YOUR INSTRUCTIONS:
List each line of the data that holds the string "Intensity".

MATERIAL TO PROCESS:
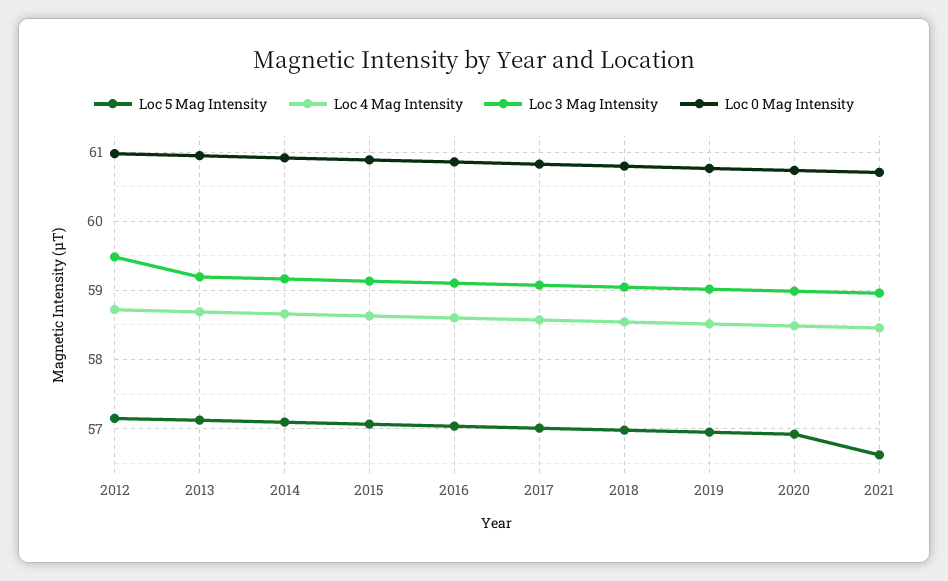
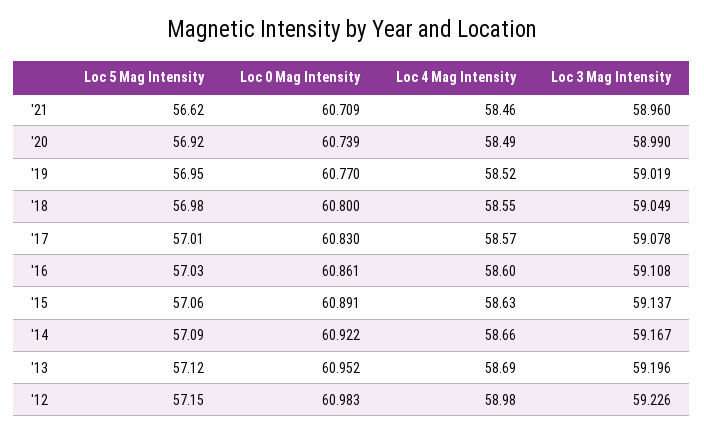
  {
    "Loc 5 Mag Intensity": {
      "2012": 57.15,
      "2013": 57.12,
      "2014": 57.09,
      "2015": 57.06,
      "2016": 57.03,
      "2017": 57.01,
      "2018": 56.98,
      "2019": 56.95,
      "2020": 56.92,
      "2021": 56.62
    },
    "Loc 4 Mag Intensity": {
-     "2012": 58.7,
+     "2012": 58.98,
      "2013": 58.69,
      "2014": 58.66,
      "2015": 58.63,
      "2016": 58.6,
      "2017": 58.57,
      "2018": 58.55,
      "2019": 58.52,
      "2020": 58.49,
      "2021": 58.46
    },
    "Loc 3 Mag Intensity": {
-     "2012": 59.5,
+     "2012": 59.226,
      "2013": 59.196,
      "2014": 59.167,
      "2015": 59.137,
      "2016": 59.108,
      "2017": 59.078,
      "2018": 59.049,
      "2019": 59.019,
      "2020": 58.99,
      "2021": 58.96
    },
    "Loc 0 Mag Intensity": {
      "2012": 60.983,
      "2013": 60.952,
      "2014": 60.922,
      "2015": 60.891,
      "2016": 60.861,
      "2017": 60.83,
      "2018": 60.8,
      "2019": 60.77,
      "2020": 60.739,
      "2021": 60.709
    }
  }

...

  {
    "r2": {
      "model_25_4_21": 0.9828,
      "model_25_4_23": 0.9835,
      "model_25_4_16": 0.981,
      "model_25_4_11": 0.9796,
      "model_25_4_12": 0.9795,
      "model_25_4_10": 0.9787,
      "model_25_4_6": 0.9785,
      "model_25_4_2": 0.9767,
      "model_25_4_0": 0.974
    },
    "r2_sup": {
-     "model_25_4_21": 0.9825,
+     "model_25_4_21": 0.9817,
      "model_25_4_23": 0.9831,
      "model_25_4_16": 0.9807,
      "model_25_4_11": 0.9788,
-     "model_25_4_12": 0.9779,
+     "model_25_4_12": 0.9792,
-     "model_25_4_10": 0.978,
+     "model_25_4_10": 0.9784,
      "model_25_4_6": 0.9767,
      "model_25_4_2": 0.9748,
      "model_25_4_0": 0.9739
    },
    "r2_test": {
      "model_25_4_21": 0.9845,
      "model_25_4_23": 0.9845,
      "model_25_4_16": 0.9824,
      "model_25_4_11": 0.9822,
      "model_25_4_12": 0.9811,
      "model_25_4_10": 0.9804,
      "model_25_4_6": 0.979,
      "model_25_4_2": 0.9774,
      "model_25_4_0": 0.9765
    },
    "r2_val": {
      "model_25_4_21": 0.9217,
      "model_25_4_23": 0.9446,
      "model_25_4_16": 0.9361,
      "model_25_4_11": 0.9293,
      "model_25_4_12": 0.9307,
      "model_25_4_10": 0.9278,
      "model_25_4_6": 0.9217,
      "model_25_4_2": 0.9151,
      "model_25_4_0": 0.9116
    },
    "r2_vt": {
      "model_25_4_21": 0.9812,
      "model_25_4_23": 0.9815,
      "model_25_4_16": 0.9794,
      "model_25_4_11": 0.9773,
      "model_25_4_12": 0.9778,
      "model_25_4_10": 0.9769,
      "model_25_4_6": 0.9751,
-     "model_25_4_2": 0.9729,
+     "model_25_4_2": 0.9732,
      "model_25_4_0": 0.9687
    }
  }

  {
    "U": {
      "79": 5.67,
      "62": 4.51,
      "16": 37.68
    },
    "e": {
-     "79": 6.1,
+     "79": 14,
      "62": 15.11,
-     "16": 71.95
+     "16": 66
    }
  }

REPLY:
    "Loc 5 Mag Intensity": {
    "Loc 4 Mag Intensity": {
    "Loc 3 Mag Intensity": {
    "Loc 0 Mag Intensity": {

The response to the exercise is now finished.